Antes, las viejas calles que tan bien conocía no eran más que caminos tortuosos hacia citas u obligaciones. Tenía cronometrados los minutos que tardaba en recorrer cada una y siempre iba con prisa. Solía ir raspada a todas partes. Anoche soñé que seguía trabajando en una tienda, con llegar medio tarde, con las operaciones rutinarias en torno a alarmas, cobros y verjas. Estaba muy enfadada en el sueño. Le iba preguntando a todo el mundo si yo no estaba en el campo, si es que yo no me había ido. Y me contestaban que sí, pero que sólo unos días, que no podía desaparecer por las buenas, como si nada. Tenía que estar allí cumpliendo un tiempo más. Pagar por mi libertad, que no era tan barata como había pensado.

Me he despertado aturdida y enfurruñada. La hierba, que empieza a poblarse de flores amarillas, relucía bajo la fina lluvia. Las nubes bajas ofrecían un paisaje de fantasía oriental. He proyectado unos dragones atravesando las colinas. Las rocas, esos duros huesos que componen la corteza del planeta, contienen reflejos violáceos.

Bernardo Soares dice en el ‘Libro del desasosiego’ que el campo resulta hermoso pero que es preciso alejarse para apreciar su virtud. También explica que en el campo se vive mientras que en la ciudad se piensa, y que los grandes malditos como él sienten que más vale pensar que vivir. El corazón de Pessoa pertenecía a la urbe, amaba los contraluces de la bella Lisboa, amaba incluso a sus habitantes, a toda esa gente ajena. Los transeúntes y los compañeros de oficina. Qué melancolía. Yo no albergo coraje suficiente como para cubrirme con el oscuro manto del malditismo.

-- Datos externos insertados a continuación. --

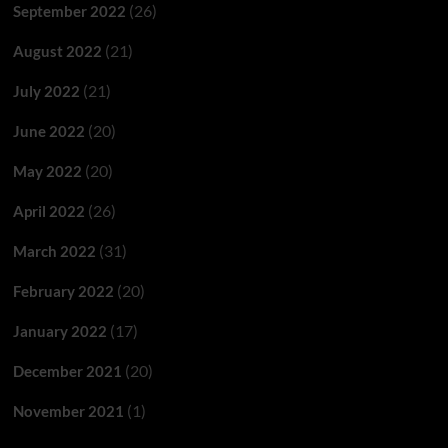
(26)
September 2022
(21)
August 2022
(21)
July 2022
(20)
June 2022
(20)
May 2022
(26)
April 2022
(31)
March 2022
(20)
February 2022
(17)
January 2022
(20)
December 2021
(1)
November 2021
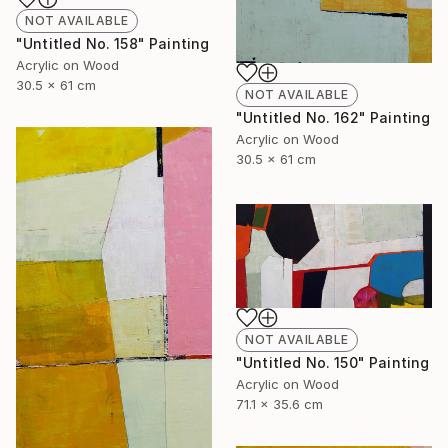
NOT AVAILABLE
"Untitled No. 158" Painting
Acrylic on Wood
30.5 x 61 cm
NOT AVAILABLE
"Untitled No. 162" Painting
Acrylic on Wood
30.5 x 61 cm
NOT AVAILABLE
"Untitled No. 150" Painting
Acrylic on Wood
71.1 x 35.6 cm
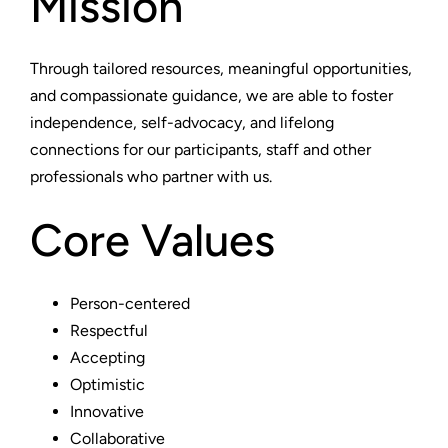
Mission
Through tailored resources, meaningful opportunities,
and compassionate guidance, we are able to foster
independence, self-advocacy, and lifelong
connections for our participants, staff and other
professionals who partner with us.
Core Values
Person-centered
Respectful
Accepting
Optimistic
Innovative
Collaborative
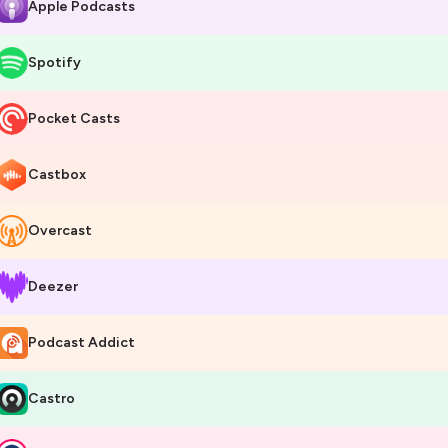
Apple Podcasts
Spotify
Pocket Casts
Castbox
Overcast
Deezer
Podcast Addict
Castro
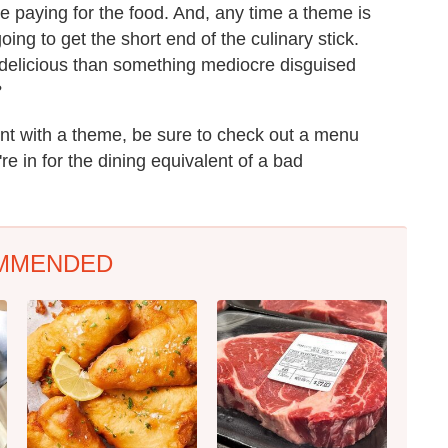
e paying for the food. And, any time a theme is
oing to get the short end of the culinary stick.
g delicious than something mediocre disguised
?
ent with a theme, be sure to check out a menu
re in for the dining equivalent of a bad
MMENDED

Para mí ha ocurrido al revés. La ciudad es cara, extraña y exigente. A medida que crece su valor como catapulta al mundo, como sendero de oportunidades, aumentan también esas características. Supongo que no di la talla como ciudadana, que me resultó demasiado duro. Me perseguían la desubicación y la sensación de fracaso. Nunca logré acostumbrarme al calor de Sevilla. Algunas auroras son capaces de congelar la sierra pero lo llevo como un toro. No he conocido alivio comparable al de ver cómo mi personaje corresponde por fin a un escenario. Y es ahora, gracias a la distancia, cuando se manifiesta en plenitud la voluptuosa riqueza de una buena pizzita. 

Ojalá no me vea obligada a volver. En principio no tiene por qué ocurrir. La gente se va de aquí con pena y a mí se me parte el alma. “This is the life”, dice Tony Soprano cuando visita la finca del tío Pat, a años luz del terrorífico tránsito metropolitano en el que vive más inmerso, más implicado que nadie. Vosotros manejáis la mozzarella, vale. La mozzarella es un ancla que me impone mucho respeto. Pero eh, this is the life.